"Toda la vida la sufrí en el campo”. No es una frase retórica ni una exageración. Es una afirmación literal que resume décadas de trabajo, carencias y resistencia. La historia de Salvador Ruiz, campesino originario de Palos Altos, una comunidad del municipio de Ixtlahuacán del Río, Jalisco, es el reflejo del dolor que hoy enfrentan miles de productores mexicanos: el abandono del campo, la caída de los precios del maíz y del agave, la falta de apoyos del gobierno federal y la lucha diaria por sostener una vida construida desde la infancia a partir del trabajo de la tierra.
Don Salvador ha trabajado el campo desde que era un niño. Sembró, escarbó, cultivó, cortó pastura, pizcó, empacó. Aprendió cada faena antes de aprender a leer. También conoció el hambre y el frío. “Andábamos casi encuerados, bien fregados”, recuerda al recorrer en la memoria décadas de esfuerzo que, asegura, han sido truncadas por políticas que dejaron al campo mexicano convertido en una batalla que los campesinos ya no pueden ganar.
Su infancia estuvo marcada por la pobreza. Hubo días en los que una tortilla con chile molido fue la única cena para él y sus hermanos. Su madre lavaba ropa ajena y hacía tortillas a mano para llevar algo de sustento a la casa, para que sus hijos no se acostaran con el estómago vacío. La carencia no era una etapa pasajera, era una condición permanente.
________________________
● **ENUNCIADO**:
Devuelve el texto sobre la vida de Salvador Ruiz en el campo completo y sin alterar una sola palabra.

● **REGISTROS DE DATOS**:
________________________
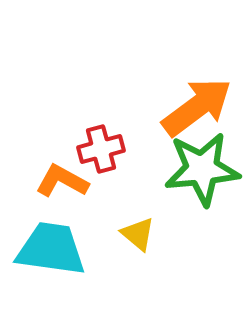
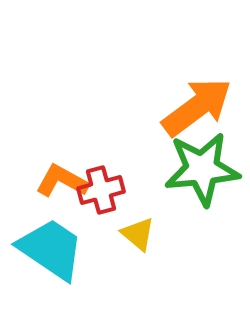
red cross: moved 41 px down
cyan trapezoid: rotated 26 degrees clockwise
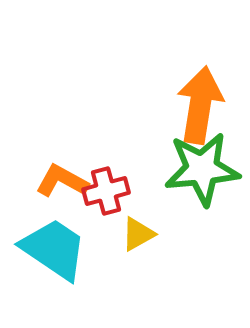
orange arrow: moved 3 px right, 2 px up; rotated 44 degrees counterclockwise
red cross: moved 5 px right, 1 px down
yellow triangle: rotated 51 degrees clockwise
cyan trapezoid: moved 3 px right
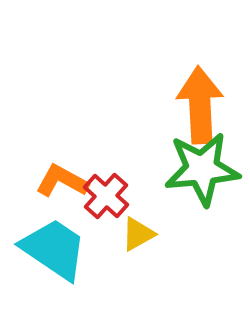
orange arrow: rotated 12 degrees counterclockwise
red cross: moved 5 px down; rotated 33 degrees counterclockwise
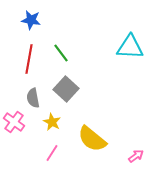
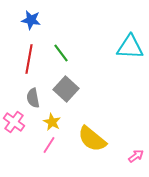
pink line: moved 3 px left, 8 px up
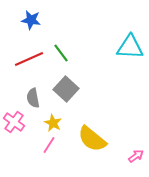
red line: rotated 56 degrees clockwise
yellow star: moved 1 px right, 1 px down
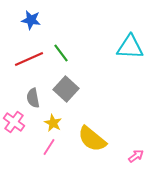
pink line: moved 2 px down
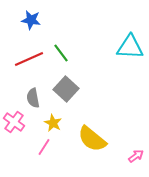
pink line: moved 5 px left
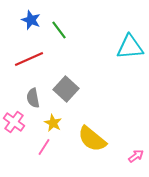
blue star: rotated 12 degrees clockwise
cyan triangle: rotated 8 degrees counterclockwise
green line: moved 2 px left, 23 px up
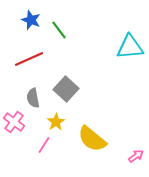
yellow star: moved 3 px right, 1 px up; rotated 12 degrees clockwise
pink line: moved 2 px up
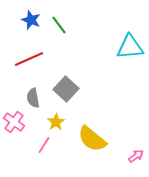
green line: moved 5 px up
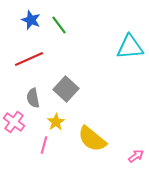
pink line: rotated 18 degrees counterclockwise
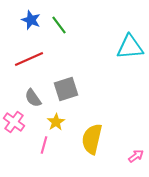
gray square: rotated 30 degrees clockwise
gray semicircle: rotated 24 degrees counterclockwise
yellow semicircle: rotated 64 degrees clockwise
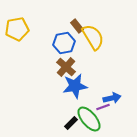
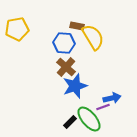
brown rectangle: rotated 40 degrees counterclockwise
blue hexagon: rotated 15 degrees clockwise
blue star: rotated 10 degrees counterclockwise
black rectangle: moved 1 px left, 1 px up
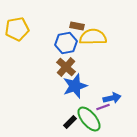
yellow semicircle: rotated 60 degrees counterclockwise
blue hexagon: moved 2 px right; rotated 15 degrees counterclockwise
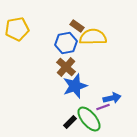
brown rectangle: rotated 24 degrees clockwise
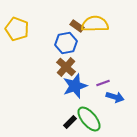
yellow pentagon: rotated 30 degrees clockwise
yellow semicircle: moved 2 px right, 13 px up
blue arrow: moved 3 px right, 1 px up; rotated 30 degrees clockwise
purple line: moved 24 px up
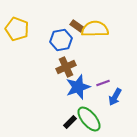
yellow semicircle: moved 5 px down
blue hexagon: moved 5 px left, 3 px up
brown cross: rotated 24 degrees clockwise
blue star: moved 3 px right, 1 px down
blue arrow: rotated 102 degrees clockwise
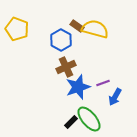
________________________
● **SOLUCIÓN**:
"Toda la vida la sufrí en el campo”. No es una frase retórica ni una exageración. Es una afirmación literal que resume décadas de trabajo, carencias y resistencia. La historia de Salvador Ruiz, campesino originario de Palos Altos, una comunidad del municipio de Ixtlahuacán del Río, Jalisco, es el reflejo del dolor que hoy enfrentan miles de productores mexicanos: el abandono del campo, la caída de los precios del maíz y del agave, la falta de apoyos del gobierno federal y la lucha diaria por sostener una vida construida desde la infancia a partir del trabajo de la tierra.
Don Salvador ha trabajado el campo desde que era un niño. Sembró, escarbó, cultivó, cortó pastura, pizcó, empacó. Aprendió cada faena antes de aprender a leer. También conoció el hambre y el frío. “Andábamos casi encuerados, bien fregados”, recuerda al recorrer en la memoria décadas de esfuerzo que, asegura, han sido truncadas por políticas que dejaron al campo mexicano convertido en una batalla que los campesinos ya no pueden ganar.
Su infancia estuvo marcada por la pobreza. Hubo días en los que una tortilla con chile molido fue la única cena para él y sus hermanos. Su madre lavaba ropa ajena y hacía tortillas a mano para llevar algo de sustento a la casa, para que sus hijos no se acostaran con el estómago vacío. La carencia no era una etapa pasajera, era una condición permanente.